Salesforce Data Scientist Coding Interview Questions
In this article, we will cover the most important Data Scientist coding interview questions you may expect to be asked at Salesforce. If you are preparing to interview for a data scientist position, you must know these questions.
Salesforce is a software company and the provider of a customer relationship management (CRM) platform. It offers a wide pallet of cloud-based solutions to improve and streamline the cooperation between companies and their customers. Salesforce is a global company with headquarters in San Francisco and offices in 29 countries worldwide. In 2021, based on surveys completed by its employees, Salesforce ranked second on Fortune magazine’s list ‘100 Best Companies to Work For’.
The Data Scientist Role at Salesforce
Salesforce employs many data scientists and data engineers spread across many locations and teams, each being usually responsible for an individual product. While the specifics of each position vary slightly depending on the team, many data specialists work on problems like forecasting business metrics, modeling client base and engagement, and creating meaningful customer experiences by performing classification and clustering on structured and unstructured data. Additionally, they may develop end-to-end data products, review and update existing data or build and maintain machine learning pipelines.
The usual stack expected from a data scientist or data engineer at Salesforce includes SQL (through PostgreSQL), Python (with Pandas and Sklearn) and Spark. Additionally, a candidate should have knowledge in machine learning, project lifecycle, performance monitoring and software testing. Salesforce also extensively uses technologies such as Docker, AWS or Airflow.
Technical Concepts Tested in Salesforce Data Scientist Coding Interview Questions
This article discusses some of the most recent Salesforce Data Scientist interview questions that candidates have been asked in SQL. Traditionally, the SQL interview questions at Salesforce were rather diverse and covered topics such as comparing individual data points with averages (AVG), counting occurences per timeframe (COUNT, EXTRACT), finding data based on criteria (HAVING, MAX/MIN, greater/lower than etc.), sorting (ORDER BY), finding duplicates (DISTINCT) or connecting tables (JOIN).
However, most recently the majority of candidates face a variety of interview questions based on the same simple table. The Salesforce data scientist interview questions relate to analysing changes of the user engagement in time. In this article, we will analyse this recent dataset and discuss the solutions to the questions you may expect to get asked.
Salesforce Data Scientist Interview Question #1: User Growth Rate
We are being asked to find the growth rate of active users for December 2020 to January 2021 for each account. We are informed that the growth rate is defined as the number of users in January 2021 divided by the number of users in December 2020. We should write an SQL query to output only the account_id and growth rate.
You can see this Salesforce data scientist interview question and practice solving it yourself here: https://platform.stratascratch.com/coding/2052-user-growth-rate?python=
To answer the question, we are provided with a simple data table ‘sf_events’.

__Written problem__
Can you copy the Salesforce interview article word for word, from "However, most recently" to "to get asked."?

__Available data__
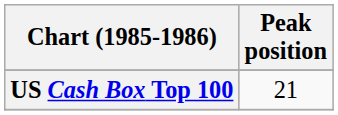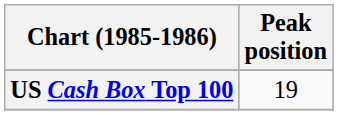US Cash Box Top 100 | Peak position: 21 -> 19
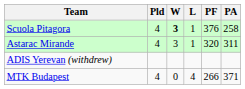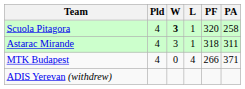Scuola Pitagora | PF: 376 -> 320
Astarac Mirande | PF: 320 -> 318
rows swapped: MTK Budapest <-> ADIS Yerevan (withdrew)
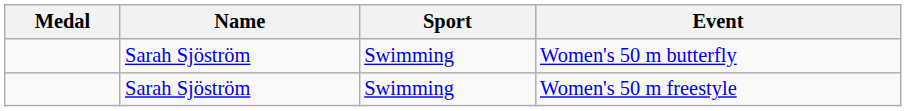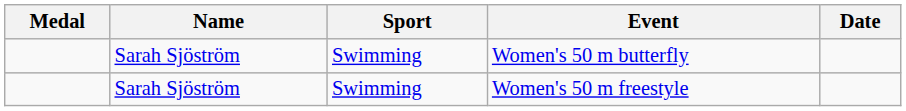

__The completed task__
However, most recently the majority of candidates face a variety of interview questions based on the same simple table. The Salesforce data scientist interview questions relate to analysing changes of the user engagement in time. In this article, we will analyse this recent dataset and discuss the solutions to the questions you may expect to get asked.